Perfect Beings, Vier

What would you do if your drummer and bassist quit?  The remaining members of Perfect Beings — vocalist/keyboardist Ryan Hurtgen, keyboardist Jesse Nason and guitarist Johannes Luley — upped the ante.  Their goal became “a four-sided double vinyl album with four continuous compositions that cover one side of each album,” with Luley on bass and sessioneer Ben Levin on drums.

Adding to the degree of difficulty, Perfect Beings’ second goal was avoiding the dead spots some listeners (including me) find in their obvious model, Yes’ divisive Tales from Topographic Oceans.  I’m happy to say the band’s superb new album Vier (German for “four”) succeeds on both counts.  It’s sound is spacious and elegant, but it’s not about style over substance,  The music is thoroughly, consistently enticing; something marvelous is always happening, and the band’s sense of invention seems inexhaustible.

Setting the scene of opening side Guedra, the high harmonies, odd-time riffs and low brass foundation of “A New Pyramid” unfold at a measured pace  — then grind to an unexpected halt. Dramatic balladry (“The Blue Lake of Understanding”) and a fractured shuffle with jazzy lead guitar (“Patience”) flow into a simmering recap (“Enter the Center”) — disrupted by a jolting drum break just as the final fade-out seems unstoppable.  Throughout, Hurtgen’s dada lyrics steer clear of silliness, communicating emotion via understated delivery (and the occasional Leonard Cohen quote).

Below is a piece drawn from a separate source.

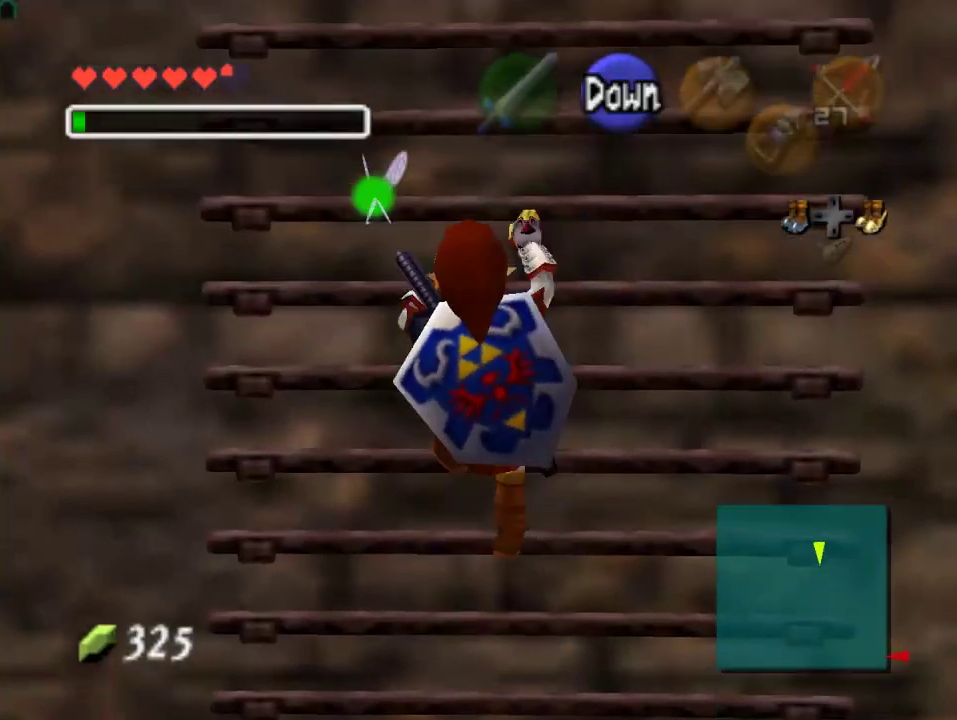
{"buttons": [], "left_stick": "up", "events": []}
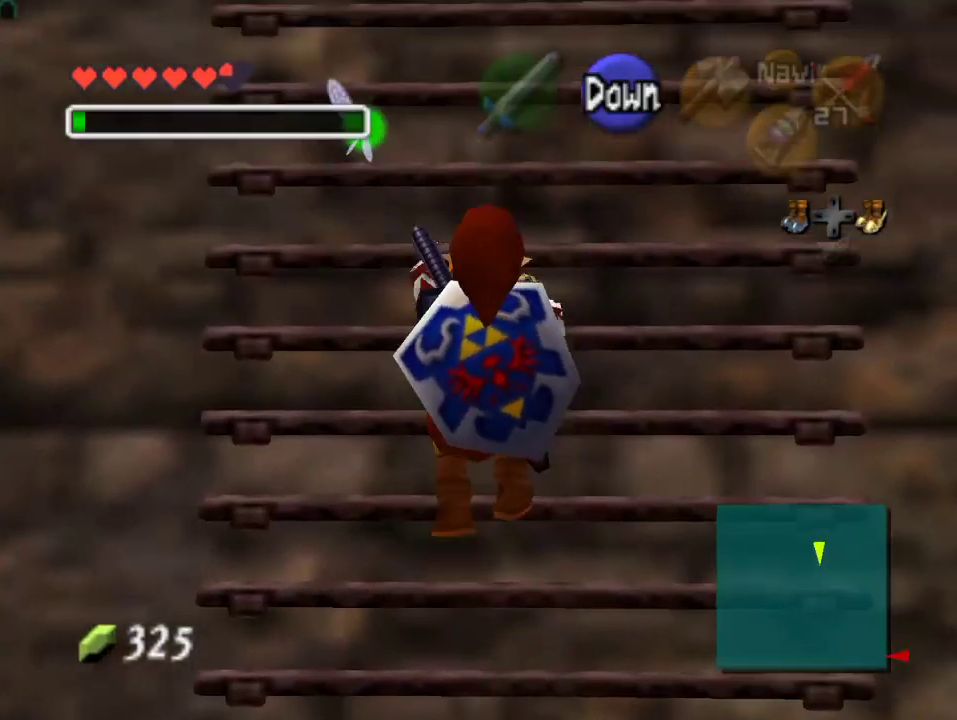
{"buttons": [], "left_stick": "up", "events": []}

The Golden Arch detours into modern classical mode; opener “The Persimmon Tree” builds from solo piano to full orchestra, spiraling upward and forward.  Stabbing strings, piano and percussion mutate into the gnarly rock riffing of “Turn the World Off,” a melodic, stinging Luley solo sails over the choral textures of “America,” and a gigantic guitar/synth/string climax caps “For A Pound of Flesh.”

Side three, the electronica-tinged Vibrational, yields further contrast.  Synthesizer drones, processed vocals, and motorik riffs boot “The System and Beyond” into gear, downshifting into the cool “Mysteries Not Answers” and the acoustic groove of “Altars of the Gods” (highlighted by Luley trading tasty licks with Hurtgen’s vocals).  The spastic “Everywhere At Once” bounces from hymnal piano to werewolf howls to crazed drumming under metallic interjections — then collapses into the stratospheric singing and subdued keyboards of “Insomnia.”

The closer Anunnaki doubles back to rock territory, skittering through classic prog textures (“Lord Wind”), throbbing synths and wailing woodwinds (“Patterns of Light”) to the gorgeous ballad “A Compromise,” capped with another delectable Luley solo.  “Hissing the Wave of the Dragon” takes off again, building fizzy variations on the side’s core theme — only to break down to “Everything’s Falling Apart,” a muted callback to the three previous sides with one last growling synth solo from Nason.  The final drone fades  … then comes back, overwhelms and cuts out in mid-chord!

An “epic musical journey” is, perhaps, a reviewer’s cliche — but that’s exactly what Perfect Beings provide here.  Sustained throughout by fine writing, singing and playing, Vier demands to be heard in a single sitting — then compels repeated listens.  Highly recommended.

Listen to Vier here:

by Rick Krueger

2 thoughts on “Perfect Beings, Vier

  1. carleolson

    A very “on point” review, Rick. This is really a tremendous album–and a difficult one to review precisely because it is so eclectic and sprawling, and yet remarkably cohesive and “tight”. This is a perfect summary: “The music is thoroughly, consistently enticing; something marvelous is always happening, and the band’s sense of invention seems inexhaustible.” Agreed!

    Liked by 1 person

    1. kruekutt

      Thanks, Carl. Topographic Oceans (the obvious model) is eclectic & sprawling, but not consistently cohesive & tight; somehow Perfect Beings manage to pull off both tricks at the same time. Vier is one of those albums where writing about music is like dancing about architecture — a real challenge, and probably superfluous to the experience. All I know is it moved me when I heard it.